# Speed Prop - 90TLR



## No Bait / Lures Only (Apr 10, 2011)

Got 2 props that might fit ur rig power tech Red 3r17pym90 and scd3r17ym90 both in great shape. Private message if interested. Currently ran both on yamaha f70la on 18x60 flat. Also have access to yamaha 19" n 20" pitch I ran on my 1987 yamaha 90 2 stroke.


----------



## tailchaser16 (Sep 23, 2008)

I purchased a black stainless Yamaha prop 13.75 x 17 and had it re done by a local prop shop into a 13.25 x 17. I get 5500 at 40 mph, WOT fully rigged, 30 gallons of gas and a buddy with my 90TLR. 
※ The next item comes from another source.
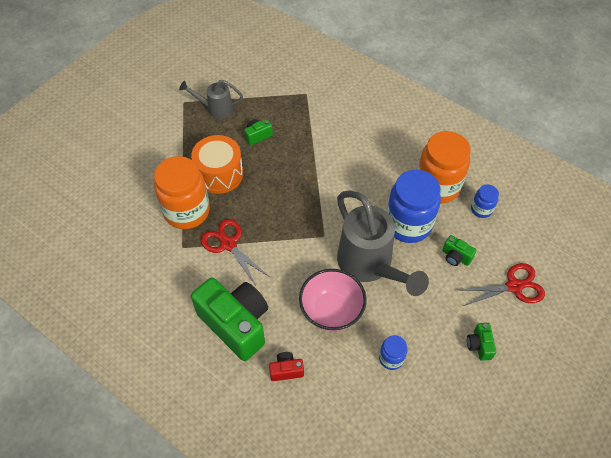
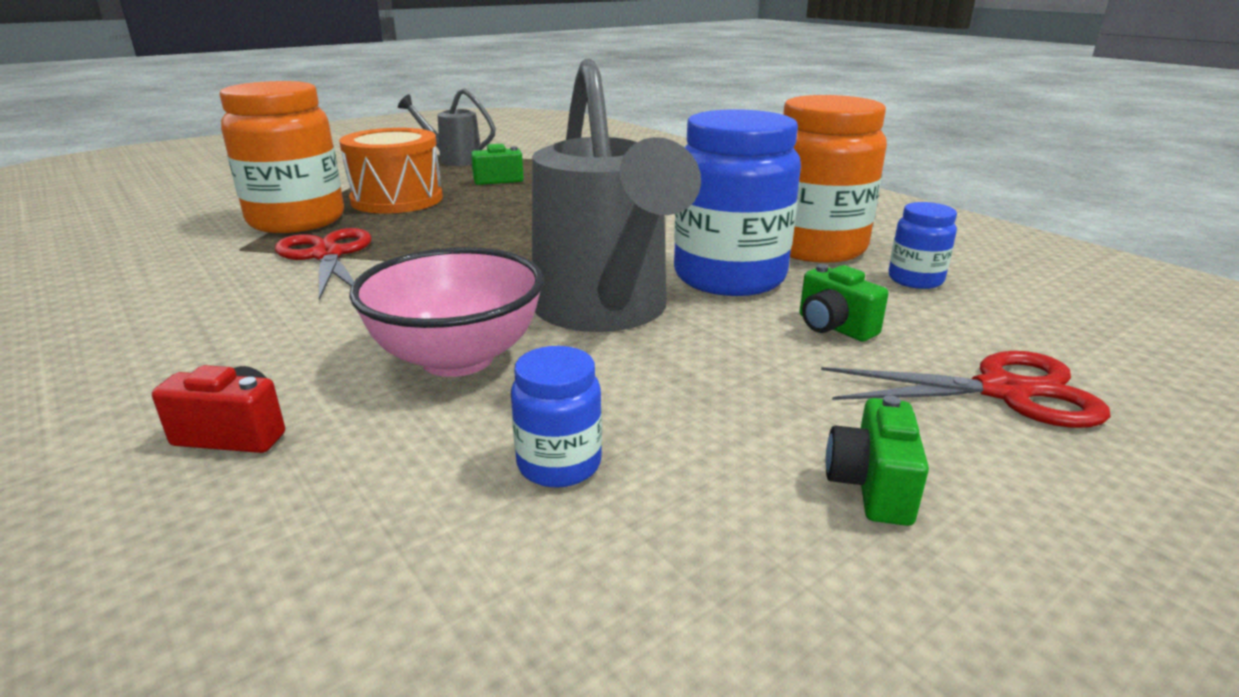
camera: 15 degrees right, 30 degrees down
green camera [191,278,268,361] -> none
I want my motor to last a long time instead of 3 or 4 mph faster.


----------



## marshrat (Feb 22, 2018)

tailchaser16 said:


> I purchased a black stainless Yamaha prop 13.75 x 17 and had it re done by a local prop shop into a 13.25 x 17. I get 5500 at 40 mph, WOT fully rigged, 30 gallons of gas and a buddy with my 90TLR.
> 
> I want my motor to last a long time instead of 3 or 4 mph faster.


Do we have the same boat? Mine has a 20 gallon tank...

I'm not talking about running outside of the max WOT RPM range or even running WOT all the time. Just looking for a performance prop to prioritize speed over holeshot or performance with heavy loads, etc.


----------



## tailchaser16 (Sep 23, 2008)

oh wait, just noticed you have the 151. I was talking about the 169.
Wow, 90 on a 151 must be a rocket ship. Those were only rated for 50s (I believe) back when BC was in business. Is it scary to run? Squat a lot? 
I always wanted to go bigger on mine..

"My question is, should I be looking at a different prop/style of prop/blade geometry to make her go fast?" 
Again changing a prop up or down in diameter or pitch, ported or not, double cupped, cleaver Michigan or PT etc etc will not get you a lot more speed. 3 to 4 mph maybe. But wait for the experts to tell you that since you are waiting on a reply.


----------



## RJTaylor (Oct 4, 2017)

SWW 3 15 pitch. I had the same motor on a much heavier 14.5' Texas tunnel boat, and saw high 40's with 2 people and 18+ gallons of fuel, beer, ice, etc..


----------



## No Bait / Lures Only (Apr 10, 2011)

What size is ur boat? That is a 2 stroke 90?


----------